## EXERCISE:
Without the images, write out all of the following entries exactly.

*** DATA SHOWN ***

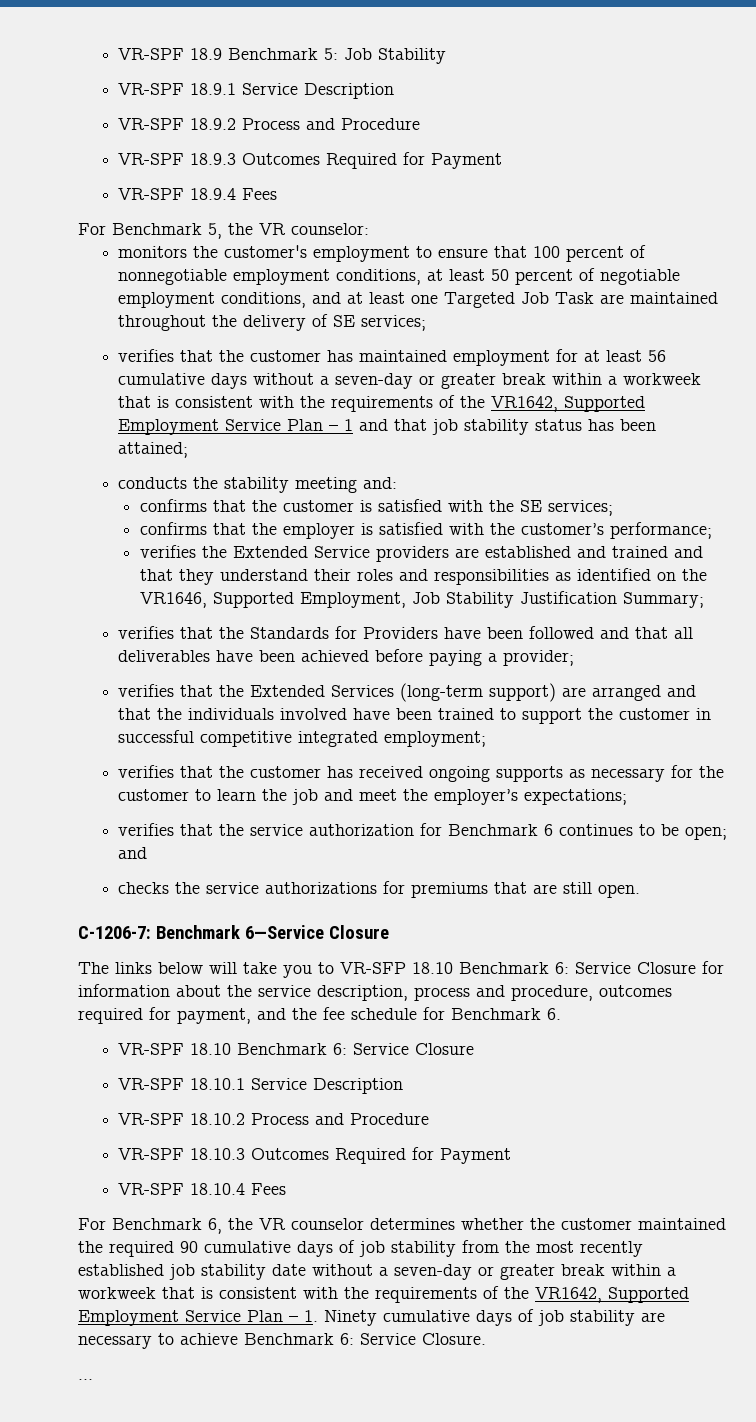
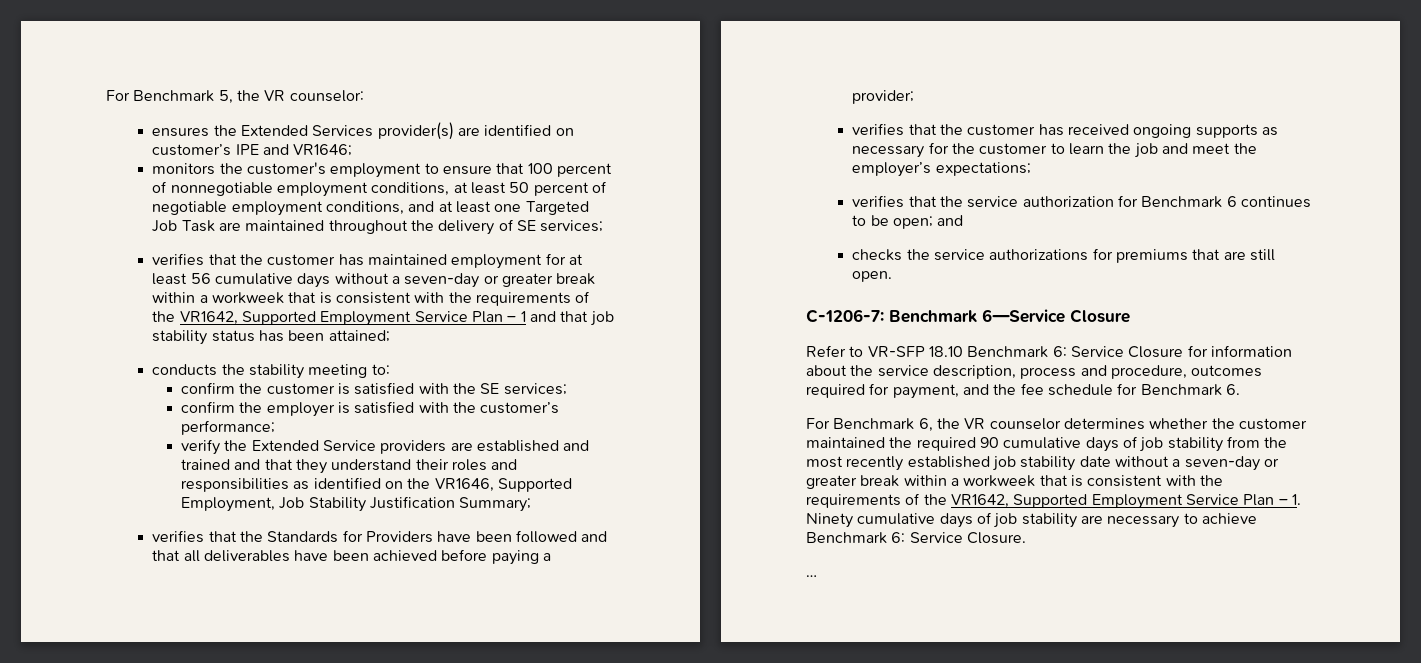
[118,48,447,64] [118,83,395,99] [118,118,421,130] [118,152,503,169] [118,188,278,200] VR-SPF 18.9 Benchmark 5: Job Stability // VR-SPF 18.9.1 Service Description // VR-SPF 18.9.2 Process and Procedure // VR-SPF 18.9.3 Outcomes Required for Payment // VR-SPF 18.9.4 Fees // -> (106, 95) none
(369, 229) none -> [152,122,574,140] [152,144,353,156] // ensures the Extended Services provider(s) are identified on customer’s IPE and VR1646;
[363,477,398,489] [139,499,246,512] and: // confirms that -> [371,364,390,375] [181,382,236,394] to: // confirm
[139,522,246,535] confirms that -> [181,401,236,413] confirm
[139,545,196,558] verifies -> [181,439,221,455] verify
[118,683,697,702] [118,708,712,724] [118,730,487,747] // verifies that the Extended Services (long-term support) are arranged and that the individuals involved have been trained to support the customer in successful competitive integrated employment; -> (915, 97) none
[78,962,312,978] The links below will take you -> [806,345,846,357] Refer
[118,1043,475,1055] [118,1078,404,1094] [118,1113,430,1125] [118,1147,512,1164] [118,1183,287,1195] // VR-SPF 18.10 Benchmark 6: Service Closure // VR-SPF 18.10.1 Service Description // VR-SPF 18.10.2 Process and Procedure // VR-SPF 18.10.3 Outcomes Required for Payment // VR-SPF 18.10.4 Fees -> (1240, 389) none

*** End of DATA SHOWN ***

## WRITTEN ANSWER:
[118,48,447,64] [118,83,395,99] [118,118,421,130] [118,152,503,169] [118,188,278,200] VR-SPF 18.9 Benchmark 5: Job Stability // VR-SPF 18.9.1 Service Description // VR-SPF 18.9.2 Process and Procedure // VR-SPF 18.9.3 Outcomes Required for Payment // VR-SPF 18.9.4 Fees // -> (106, 95) none
(369, 229) none -> [152,122,574,140] [152,144,353,156] // ensures the Extended Services provider(s) are identified on customer’s IPE and VR1646;
[363,477,398,489] [139,499,246,512] and: // confirms that -> [371,364,390,375] [181,382,236,394] to: // confirm
[139,522,246,535] confirms that -> [181,401,236,413] confirm
[139,545,196,558] verifies -> [181,439,221,455] verify
[118,683,697,702] [118,708,712,724] [118,730,487,747] // verifies that the Extended Services (long-term support) are arranged and that the individuals involved have been trained to support the customer in successful competitive integrated employment; -> (915, 97) none
[78,962,312,978] The links below will take you -> [806,345,846,357] Refer
[118,1043,475,1055] [118,1078,404,1094] [118,1113,430,1125] [118,1147,512,1164] [118,1183,287,1195] // VR-SPF 18.10 Benchmark 6: Service Closure // VR-SPF 18.10.1 Service Description // VR-SPF 18.10.2 Process and Procedure // VR-SPF 18.10.3 Outcomes Required for Payment // VR-SPF 18.10.4 Fees -> (1240, 389) none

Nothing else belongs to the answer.